(Task statement) Write out the full text on vital signs word for word.

(Document text)
Start of Block

Vital Signs (VS) include the measurement of pulse, respiratory rate, blood pressure, and temperature. These numbers provide critical information (hence the name "vital") about a patient's state of health. Vital signs are included in this California-based EMT program as mastery of this skill is required for several of the higher level skills tested for California Registration.
As a first responder in the field, an extended set of vital signs are typically taken as part of the secondary assessment which also includes notation/auscultation of lung sounds while taking respiratory rate, examination of pupil reaction, evaluating skin signs, and when appropriate and available, measuring blood oxygen saturation (SPO2) using a Pulse Oximeter.
It is important to recognize that these findings are part of the complete patient History and Physical. Remember to evaluate the patient as a whole - a patient may have normal VS findings, but still have an underlying issue that will need further assessment to determine the overall patient condition. In short, don't be quick to react to the patient only because of their vital signs alone.

End of Block

[Saved entries]
Start of Block

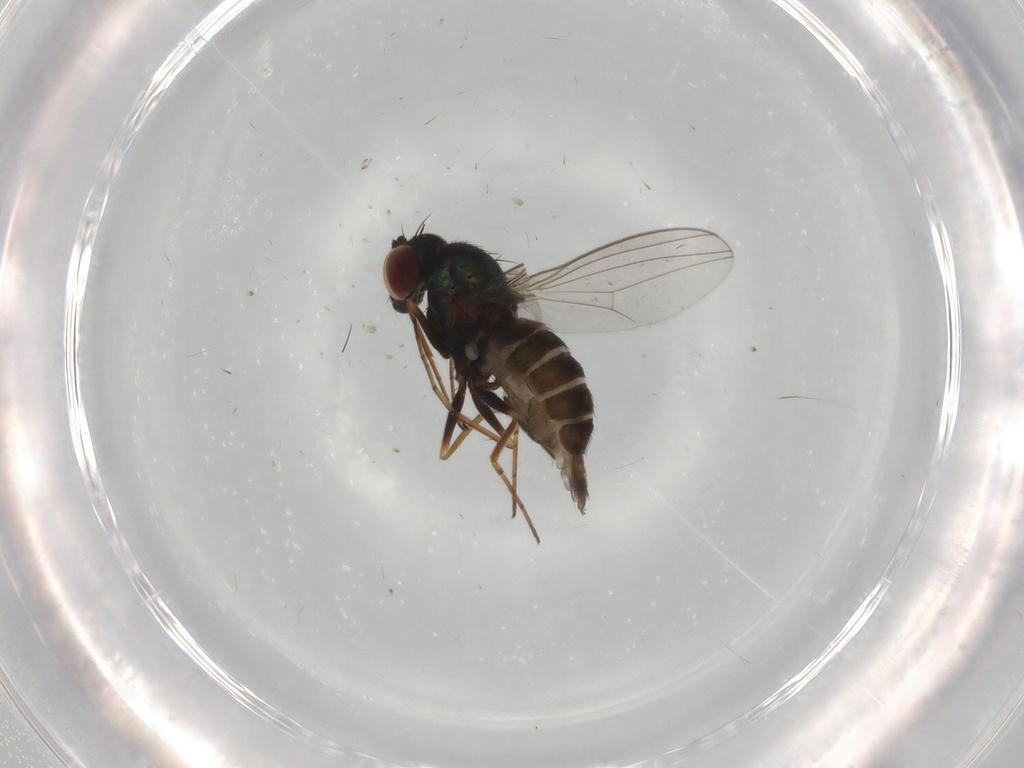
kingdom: Animalia
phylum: Arthropoda
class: Insecta
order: Diptera
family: Dolichopodidae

End of Block

(Answer space)
Vital Signs (VS) include the measurement of pulse, respiratory rate, blood pressure, and temperature. These numbers provide critical information (hence the name "vital") about a patient's state of health. Vital signs are included in this California-based EMT program as mastery of this skill is required for several of the higher level skills tested for California Registration.
As a first responder in the field, an extended set of vital signs are typically taken as part of the secondary assessment which also includes notation/auscultation of lung sounds while taking respiratory rate, examination of pupil reaction, evaluating skin signs, and when appropriate and available, measuring blood oxygen saturation (SPO2) using a Pulse Oximeter.
It is important to recognize that these findings are part of the complete patient History and Physical. Remember to evaluate the patient as a whole - a patient may have normal VS findings, but still have an underlying issue that will need further assessment to determine the overall patient condition. In short, don't be quick to react to the patient only because of their vital signs alone.